The Homeland Security Department’s Science and Technology Directorate announced two awards through its Silicon Valley Innovation Program to companies with revolutionary ideas on how to manage credentials.

The innovation hub awarded $181,392 to SICPA Product Security, of Springfield, Virginia, for a product to transition Homeland Security programs from paper-based to digital credentialing without the need to reengineer the process.

Specifically, the program will adapt SICPA’s commercial solution to “manage and verify digital credentials that are the secure digital equivalent to secure physical credentials” using existing processes and systems, according to a release announcing the award.

The company will work with Customs and Border Protection, the Transportation Security Administration and U.S. Citizenship and Immigration Services to “build a flexible, credential-based identity solution that includes the enrollment, creation, issuance and management of secure digital credentials through interoperable, open standards, which will seamlessly coexist with current processes and systems while enabling offline credentials validation.

“The ability of credential issuers to transition from paper-based to digital credentials without reengineering current processes and systems is a critical aspect of incorporating innovative technologies with current systems.” Anil John, SVIP technical director, said in the announcement. “SIPCA’s work will allow physical and digital credentials to coexist while enabling broad interoperability based on emerging World Wide Web Consortium standards such as decentralized identifiers and verifiable credentials.”

◇ ◇ ◇ ◇

Task set.
A: For each statement about the article on the credentialing award, say whether it agrees with the text and quote the words that decide it: (i) SICPA Product Security is based in Springfield, Virginia. (ii) The product will require Homeland Security programs to reengineer the process. (iii) Anil John is the SVIP technical director.
B: According to the article on the credentialing award, how much did the innovation hub award to SICPA Product Security?
Use only the article to answer.

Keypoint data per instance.
◇ ◇ ◇ ◇

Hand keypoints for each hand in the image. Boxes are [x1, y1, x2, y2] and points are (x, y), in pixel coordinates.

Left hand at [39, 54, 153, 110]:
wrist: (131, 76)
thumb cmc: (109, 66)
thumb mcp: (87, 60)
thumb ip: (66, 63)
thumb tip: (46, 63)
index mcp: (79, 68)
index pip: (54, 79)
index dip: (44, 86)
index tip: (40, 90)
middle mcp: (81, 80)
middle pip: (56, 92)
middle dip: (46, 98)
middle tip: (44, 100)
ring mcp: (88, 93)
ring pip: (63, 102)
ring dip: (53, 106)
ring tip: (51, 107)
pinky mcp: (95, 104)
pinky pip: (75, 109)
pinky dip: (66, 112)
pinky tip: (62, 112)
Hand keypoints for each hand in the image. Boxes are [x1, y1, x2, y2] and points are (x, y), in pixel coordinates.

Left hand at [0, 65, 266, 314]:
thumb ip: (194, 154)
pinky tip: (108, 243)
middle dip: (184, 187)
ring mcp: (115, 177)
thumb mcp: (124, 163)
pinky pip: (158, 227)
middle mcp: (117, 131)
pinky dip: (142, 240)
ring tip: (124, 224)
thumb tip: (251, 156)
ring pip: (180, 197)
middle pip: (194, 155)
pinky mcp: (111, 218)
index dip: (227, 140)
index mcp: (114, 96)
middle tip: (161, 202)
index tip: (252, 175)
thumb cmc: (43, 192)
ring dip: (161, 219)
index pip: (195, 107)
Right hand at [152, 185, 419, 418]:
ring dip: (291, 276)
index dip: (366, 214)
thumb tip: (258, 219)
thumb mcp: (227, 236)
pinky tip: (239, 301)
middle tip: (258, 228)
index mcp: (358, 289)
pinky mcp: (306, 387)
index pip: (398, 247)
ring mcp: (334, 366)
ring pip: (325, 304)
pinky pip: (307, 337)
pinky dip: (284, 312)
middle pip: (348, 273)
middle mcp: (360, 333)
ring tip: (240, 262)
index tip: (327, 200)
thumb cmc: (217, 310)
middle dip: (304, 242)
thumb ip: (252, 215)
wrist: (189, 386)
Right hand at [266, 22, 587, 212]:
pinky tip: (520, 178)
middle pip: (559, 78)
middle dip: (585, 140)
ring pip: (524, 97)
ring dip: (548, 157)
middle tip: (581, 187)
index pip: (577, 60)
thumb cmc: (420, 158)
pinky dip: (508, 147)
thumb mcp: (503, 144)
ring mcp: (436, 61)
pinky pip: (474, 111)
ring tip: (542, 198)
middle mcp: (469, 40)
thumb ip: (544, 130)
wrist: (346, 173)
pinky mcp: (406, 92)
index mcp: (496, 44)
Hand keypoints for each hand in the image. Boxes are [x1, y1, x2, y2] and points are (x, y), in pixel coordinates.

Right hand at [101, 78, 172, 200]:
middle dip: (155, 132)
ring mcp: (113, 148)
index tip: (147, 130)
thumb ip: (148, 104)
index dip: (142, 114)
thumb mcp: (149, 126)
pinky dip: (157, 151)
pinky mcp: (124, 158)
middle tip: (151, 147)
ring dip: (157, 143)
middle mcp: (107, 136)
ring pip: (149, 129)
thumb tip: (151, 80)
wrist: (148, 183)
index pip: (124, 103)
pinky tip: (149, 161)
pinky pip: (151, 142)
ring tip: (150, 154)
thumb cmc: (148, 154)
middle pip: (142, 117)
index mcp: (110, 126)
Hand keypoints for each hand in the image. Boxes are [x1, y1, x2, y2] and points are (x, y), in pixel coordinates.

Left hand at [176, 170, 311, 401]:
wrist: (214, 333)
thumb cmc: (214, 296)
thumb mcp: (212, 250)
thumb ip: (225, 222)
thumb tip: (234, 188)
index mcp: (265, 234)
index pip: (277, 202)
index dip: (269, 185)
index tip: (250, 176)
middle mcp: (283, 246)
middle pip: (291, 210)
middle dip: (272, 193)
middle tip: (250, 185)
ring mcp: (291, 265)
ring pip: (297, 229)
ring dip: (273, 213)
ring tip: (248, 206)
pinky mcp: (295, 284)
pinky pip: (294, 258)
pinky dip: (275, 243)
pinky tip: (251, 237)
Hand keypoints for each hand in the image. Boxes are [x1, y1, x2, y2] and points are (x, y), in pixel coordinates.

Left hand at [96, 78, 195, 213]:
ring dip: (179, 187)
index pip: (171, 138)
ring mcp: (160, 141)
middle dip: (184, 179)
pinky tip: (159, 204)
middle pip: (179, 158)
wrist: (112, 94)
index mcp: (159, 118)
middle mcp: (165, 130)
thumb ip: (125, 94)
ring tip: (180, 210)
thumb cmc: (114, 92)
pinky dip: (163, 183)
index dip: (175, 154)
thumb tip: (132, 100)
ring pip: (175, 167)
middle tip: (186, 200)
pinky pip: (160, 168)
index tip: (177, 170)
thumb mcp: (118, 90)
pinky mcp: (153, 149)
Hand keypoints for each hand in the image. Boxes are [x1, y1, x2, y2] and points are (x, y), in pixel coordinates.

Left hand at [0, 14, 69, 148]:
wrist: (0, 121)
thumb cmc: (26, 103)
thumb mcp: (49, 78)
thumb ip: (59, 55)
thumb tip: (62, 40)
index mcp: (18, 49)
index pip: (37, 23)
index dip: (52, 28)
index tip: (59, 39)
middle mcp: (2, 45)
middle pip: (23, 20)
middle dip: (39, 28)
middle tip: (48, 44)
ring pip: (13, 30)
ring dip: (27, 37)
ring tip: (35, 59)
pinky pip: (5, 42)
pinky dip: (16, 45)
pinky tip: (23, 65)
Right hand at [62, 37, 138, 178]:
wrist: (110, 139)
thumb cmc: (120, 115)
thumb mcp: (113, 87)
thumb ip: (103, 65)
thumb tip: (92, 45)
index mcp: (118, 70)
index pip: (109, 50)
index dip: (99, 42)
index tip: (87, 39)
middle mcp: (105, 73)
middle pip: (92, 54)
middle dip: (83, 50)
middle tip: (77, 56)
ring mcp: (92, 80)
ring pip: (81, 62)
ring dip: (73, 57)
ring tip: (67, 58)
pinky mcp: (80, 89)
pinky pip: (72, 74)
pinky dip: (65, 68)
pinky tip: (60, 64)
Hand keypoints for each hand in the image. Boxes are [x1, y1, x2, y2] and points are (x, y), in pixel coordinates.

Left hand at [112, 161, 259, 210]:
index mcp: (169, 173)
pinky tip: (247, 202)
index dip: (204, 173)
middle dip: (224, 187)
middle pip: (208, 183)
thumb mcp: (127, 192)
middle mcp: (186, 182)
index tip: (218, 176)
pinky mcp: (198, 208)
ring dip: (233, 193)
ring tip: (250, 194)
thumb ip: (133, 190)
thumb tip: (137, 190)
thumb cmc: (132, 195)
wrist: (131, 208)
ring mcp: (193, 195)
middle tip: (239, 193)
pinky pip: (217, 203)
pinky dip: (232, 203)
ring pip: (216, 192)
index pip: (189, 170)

◇ ◇ ◇ ◇

Task solutions.
A:
(i) Yes: "SICPA Product Security, of Springfield, Virginia"
(ii) No: "without the need to reengineer the process"
(iii) Yes: "Anil John, SVIP technical director"

B: $181,392